Wednesday, November 19, 2008

So long, Moose.

Earlier today, Mike Mussina decided to call it a career.

Mussina pitched for the Orioles and the Yankees during his stellar 18-year career. He finished his career with 270 wins, a 3.68 ERA, 2813 strikeouts, and a 1.192 WHIP. He was a 5-time All Star and won 7 Gold Gloves, including for this past season, tying him with Mark Langston (really?) for 5th most all-time. The past year, he became the fifth pitcher to have his first 20 win season in the final year of his career, and was also the first to win his 20th game in the final start of his career. Mussina hold the record for winning the most games in a career without having a 20-win season. He also took two perfect games into the ninth inning (I was at one of them).

Mussina is, in my mind, a Hall of Famer. He never was a Cy Young winner. He never threw that no-hitter or perfect game. Only in his last season did he win 20 games. He never won a World Series. But Moose was always consistent and always classy. He amassed career numbers that qualify him for the Hall. His 270 wins are good enough for 33rd all-time and he's 19th all-time in strikeouts. His K/BB ratio of 3.58 is a great 13th all-time, and his career winning percentage, a stellar .638 (prorated over 162 games: 103.356 wins a season) is tied with Jim Palmer, another Orioles great. Keep in mind too that Mussina pitched for some truly terrible Orioles teams and when he moved to the Yankees, he was often the recipient of poor run-support.
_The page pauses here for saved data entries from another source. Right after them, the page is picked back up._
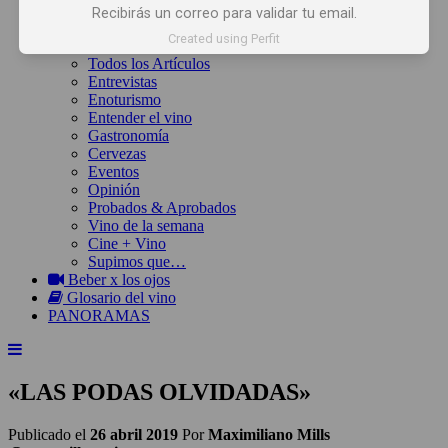
Inicio
Recibirás un correo para validar tu email.
Noticias
Created using Perfit
Artículos
Todos los Artículos
Entrevistas
Enoturismo
Entender el vino
Gastronomía
Cervezas
Eventos
Opinión
Probados & Aprobados
Vino de la semana
Cine + Vino
Supimos que…
Beber x los ojos
Glosario del vino
PANORAMAS
«LAS PODAS OLVIDADAS»
Publicado el
26 abril 2019
Por
Maximiliano Mills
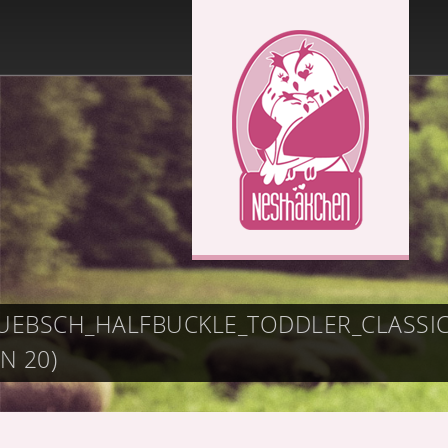
UEBSCH_HALFBUCKLE_TODDLER_CLASS
N 20)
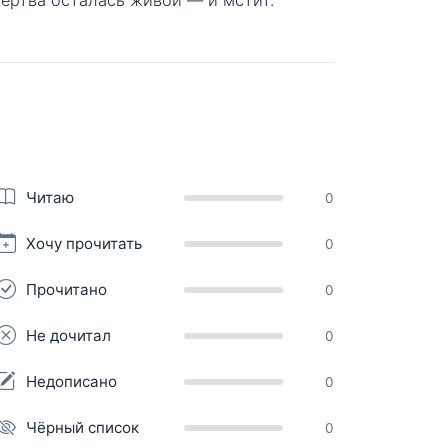
Читаю
0
Хочу прочитать
0
Прочитано
0
Не дочитал
0
Недописано
0
Чёрный список
0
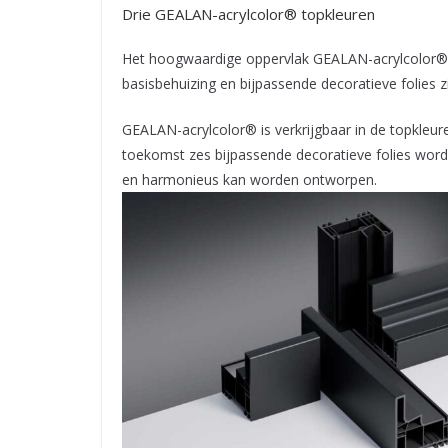
Drie GEALAN-acrylcolor® topkleuren
Het hoogwaardige oppervlak GEALAN-acrylcolor® 
basisbehuizing en bijpassende decoratieve folies z
GEALAN-acrylcolor® is verkrijgbaar in de topkleu
toekomst zes bijpassende decoratieve folies word
en harmonieus kan worden ontworpen.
In addition, Moose was always a classy guy about whom nothing bad could be said. He was never too flashy and it was always about the team with him.
One game in particular can sum up Mussina's career: Game 3 of the 1997 ALCS. Moose pitched brilliantly, striking out 15 in just 7 innings. However, he was nearly matched by Orel Hershiser and the game was blown in the 12th inning by the bullpen and Lenny Webster (I didn't want to talk about then, and I don't want to now). Mussina was always excellent, but overshadowed by others.

Mussina was always a hero of mine. Easily one of my favorite pitchers and one of the true stars of the mid-90s Orioles teams I cherished so much, Moose was the warrior at the front of the rotation that any team would want. Some say he sold his soul when he went to the Yankees and while I'm never a fan of anyone good playing for the team from the Bronx, people forget that Moose had every intention of staying in Baltimore and was even willing to give the Birds a discount for his wonderful services. But the Orioles management tried to take advantage of Mussina and low-balled him to the point of insult. (This would not be the first time, and certainly not the last that Peter Angelos has made me want to kill something.) But I remember playing baseball in the basement with my brother and dad and always wanting to be either Cal Ripken Jr, Brady Anderson (look into those sideburns and tell me you're not smitten), or Mussina. Other than perhaps Ken Griffey Jr, never have I so wanted a player from any team other than the O's to win a World Series as I did for Mussina.
So farewell, Moose, you will be missed and will always have a place in the hearts of true Orioles fans (the only kind left) and grateful Yankee fans (there should be so many more than there are) everywhere.